SMF - Prato, modelo 4985, marca de fábrica. © CMP


O padrão "Nairobi", como o nome indica, explora as influências primitivas africanas, tão em voga na época.
A SMF produziu muitas outras decorações evocativas do exotismo dos trópicos, como por exemplo os padrões "Hawaii" (1954), "Java"(1955)", "Zebra" (1955), "Ceylon" (1955-57) ou "Brazil" (1957/58).
O desenho toma a designação da capital do Quénia, fazendo uso estilizado das formas dos escudos Masai, população tribal habitante deste país e do norte da Tanzânia.
Tal como nas decorações dos citados escudos, o padrão desenvolve uma linguagem abstracta e sintética, onde não cabe a representação do real, podendo também remeter para formas vegetais, como folhas ou outros elementos naturais.


Escudos Masai, Quénia.

É ainda de notar, que os exotismos africanos presentes nas artes decorativas ocidentais, do pós-Guerra, são contemporâneos do nascimento de muitos dos movimentos independentistas da África colonizada.
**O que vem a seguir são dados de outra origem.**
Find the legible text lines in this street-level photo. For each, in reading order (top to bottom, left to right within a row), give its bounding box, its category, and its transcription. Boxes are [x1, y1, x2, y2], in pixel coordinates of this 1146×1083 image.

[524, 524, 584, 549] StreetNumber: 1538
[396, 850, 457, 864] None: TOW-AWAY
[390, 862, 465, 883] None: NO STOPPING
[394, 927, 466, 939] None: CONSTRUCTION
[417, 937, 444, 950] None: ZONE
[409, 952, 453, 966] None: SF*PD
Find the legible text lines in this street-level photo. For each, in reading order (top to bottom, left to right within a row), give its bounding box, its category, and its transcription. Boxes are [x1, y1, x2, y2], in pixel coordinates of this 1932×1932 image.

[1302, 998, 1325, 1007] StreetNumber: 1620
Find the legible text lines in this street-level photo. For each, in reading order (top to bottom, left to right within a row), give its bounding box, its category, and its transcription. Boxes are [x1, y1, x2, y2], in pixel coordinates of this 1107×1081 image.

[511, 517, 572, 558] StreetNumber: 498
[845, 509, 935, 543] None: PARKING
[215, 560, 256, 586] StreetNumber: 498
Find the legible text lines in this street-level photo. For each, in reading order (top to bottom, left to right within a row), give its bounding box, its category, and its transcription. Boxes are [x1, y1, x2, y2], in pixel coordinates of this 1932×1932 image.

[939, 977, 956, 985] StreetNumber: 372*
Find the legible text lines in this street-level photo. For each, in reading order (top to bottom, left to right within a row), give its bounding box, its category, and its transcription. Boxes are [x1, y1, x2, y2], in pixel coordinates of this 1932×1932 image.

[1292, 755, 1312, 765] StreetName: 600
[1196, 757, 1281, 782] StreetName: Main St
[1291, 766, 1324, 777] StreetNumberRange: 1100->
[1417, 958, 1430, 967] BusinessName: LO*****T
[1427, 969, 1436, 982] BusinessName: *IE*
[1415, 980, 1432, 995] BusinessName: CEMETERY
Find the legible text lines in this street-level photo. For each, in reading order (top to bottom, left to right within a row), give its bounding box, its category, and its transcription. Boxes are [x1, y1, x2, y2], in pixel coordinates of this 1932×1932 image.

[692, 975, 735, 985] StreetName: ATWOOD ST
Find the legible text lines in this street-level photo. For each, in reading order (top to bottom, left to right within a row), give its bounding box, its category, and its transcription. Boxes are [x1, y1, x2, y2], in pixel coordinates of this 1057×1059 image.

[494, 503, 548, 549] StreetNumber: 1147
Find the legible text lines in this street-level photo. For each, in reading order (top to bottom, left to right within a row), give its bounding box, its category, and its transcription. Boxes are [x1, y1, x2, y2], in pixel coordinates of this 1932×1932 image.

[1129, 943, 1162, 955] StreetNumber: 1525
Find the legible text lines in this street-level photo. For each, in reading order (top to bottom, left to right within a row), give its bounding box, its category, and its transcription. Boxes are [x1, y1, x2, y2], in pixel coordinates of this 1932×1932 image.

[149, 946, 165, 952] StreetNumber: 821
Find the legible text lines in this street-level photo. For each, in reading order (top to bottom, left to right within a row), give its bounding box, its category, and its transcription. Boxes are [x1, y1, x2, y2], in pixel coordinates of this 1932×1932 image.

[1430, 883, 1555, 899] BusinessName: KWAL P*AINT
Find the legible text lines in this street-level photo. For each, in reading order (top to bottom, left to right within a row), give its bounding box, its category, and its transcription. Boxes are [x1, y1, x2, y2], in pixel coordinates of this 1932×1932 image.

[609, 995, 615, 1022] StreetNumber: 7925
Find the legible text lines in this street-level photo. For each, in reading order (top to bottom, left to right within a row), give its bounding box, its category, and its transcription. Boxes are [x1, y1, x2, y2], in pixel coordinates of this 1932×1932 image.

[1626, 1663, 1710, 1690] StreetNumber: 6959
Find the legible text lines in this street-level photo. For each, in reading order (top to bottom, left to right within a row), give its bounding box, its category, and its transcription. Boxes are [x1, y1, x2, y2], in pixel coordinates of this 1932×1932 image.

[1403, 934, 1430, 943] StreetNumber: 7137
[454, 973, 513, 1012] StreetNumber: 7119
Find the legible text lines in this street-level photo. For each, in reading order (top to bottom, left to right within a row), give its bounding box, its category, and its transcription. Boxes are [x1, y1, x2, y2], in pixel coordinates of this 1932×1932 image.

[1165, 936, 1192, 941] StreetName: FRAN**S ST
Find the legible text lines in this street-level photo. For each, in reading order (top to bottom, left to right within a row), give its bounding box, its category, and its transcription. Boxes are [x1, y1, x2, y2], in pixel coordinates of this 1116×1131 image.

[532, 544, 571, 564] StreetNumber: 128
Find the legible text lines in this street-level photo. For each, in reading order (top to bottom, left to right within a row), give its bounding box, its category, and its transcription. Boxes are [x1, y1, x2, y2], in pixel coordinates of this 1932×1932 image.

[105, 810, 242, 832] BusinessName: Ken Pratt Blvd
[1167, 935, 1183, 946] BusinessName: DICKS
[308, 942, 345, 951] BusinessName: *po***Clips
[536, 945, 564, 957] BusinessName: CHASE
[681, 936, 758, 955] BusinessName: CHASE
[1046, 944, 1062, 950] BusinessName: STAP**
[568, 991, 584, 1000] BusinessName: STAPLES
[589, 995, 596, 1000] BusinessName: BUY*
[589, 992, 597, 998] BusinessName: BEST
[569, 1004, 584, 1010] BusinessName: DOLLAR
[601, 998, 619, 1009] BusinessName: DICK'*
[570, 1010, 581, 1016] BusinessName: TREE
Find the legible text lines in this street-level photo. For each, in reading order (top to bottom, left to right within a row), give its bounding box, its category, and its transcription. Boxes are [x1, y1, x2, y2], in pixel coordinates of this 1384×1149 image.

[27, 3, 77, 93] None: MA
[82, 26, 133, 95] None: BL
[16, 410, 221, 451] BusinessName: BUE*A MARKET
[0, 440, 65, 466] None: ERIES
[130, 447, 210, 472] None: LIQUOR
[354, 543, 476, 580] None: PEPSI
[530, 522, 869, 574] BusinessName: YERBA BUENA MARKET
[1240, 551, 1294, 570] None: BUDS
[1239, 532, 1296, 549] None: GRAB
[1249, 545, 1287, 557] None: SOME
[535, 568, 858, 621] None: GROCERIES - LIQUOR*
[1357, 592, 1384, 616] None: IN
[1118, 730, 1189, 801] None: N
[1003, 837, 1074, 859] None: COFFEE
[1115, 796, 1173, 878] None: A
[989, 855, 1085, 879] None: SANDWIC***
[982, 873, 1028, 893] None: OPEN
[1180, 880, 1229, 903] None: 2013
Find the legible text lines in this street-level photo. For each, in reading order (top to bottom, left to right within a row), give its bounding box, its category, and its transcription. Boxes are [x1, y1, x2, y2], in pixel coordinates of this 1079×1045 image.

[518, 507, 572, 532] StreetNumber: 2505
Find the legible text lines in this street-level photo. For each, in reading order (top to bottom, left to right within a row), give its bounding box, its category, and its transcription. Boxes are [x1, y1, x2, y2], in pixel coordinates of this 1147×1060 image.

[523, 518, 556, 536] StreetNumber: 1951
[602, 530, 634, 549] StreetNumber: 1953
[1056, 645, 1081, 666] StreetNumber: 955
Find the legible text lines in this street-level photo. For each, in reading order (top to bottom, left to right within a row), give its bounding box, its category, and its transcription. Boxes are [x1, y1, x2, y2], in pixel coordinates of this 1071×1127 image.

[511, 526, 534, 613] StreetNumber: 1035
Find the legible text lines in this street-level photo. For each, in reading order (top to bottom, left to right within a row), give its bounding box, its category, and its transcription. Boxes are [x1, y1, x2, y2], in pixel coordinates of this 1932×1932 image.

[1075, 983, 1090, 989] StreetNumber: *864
Contribuindo assim para perpetuar na Europa uma imagem idílica, de crença no progresso das colónias, contraditória às realidades aí vividas.
Quando em 1963, após longos anos de guerra, o Quénia se torna uma república independente, adopta uma nova bandeira, até hoje em vigor, cujo motivo central é o escudo Masai, símbolo nacional. 
Tal como outras bandeiras de países africanos, concebidas na década de 60, utiliza elementos tribais, como fundamento identitário, pondo de lado o legado de longos anos de colonização.
O retorno às origens, preconizado pela recuperação das linguagens primitivas, nos movimentos artísticos do pós-Guerra, vê assim correspondência numa realidade histórica em formação. Os estados africanos, em plena reconfiguração, procuram no primitivismo uma identidade perdida nos tempos, anterior à chegada dos colonos europeus.


Bandeira do Quénia, adoptada em Dezembro de 1963.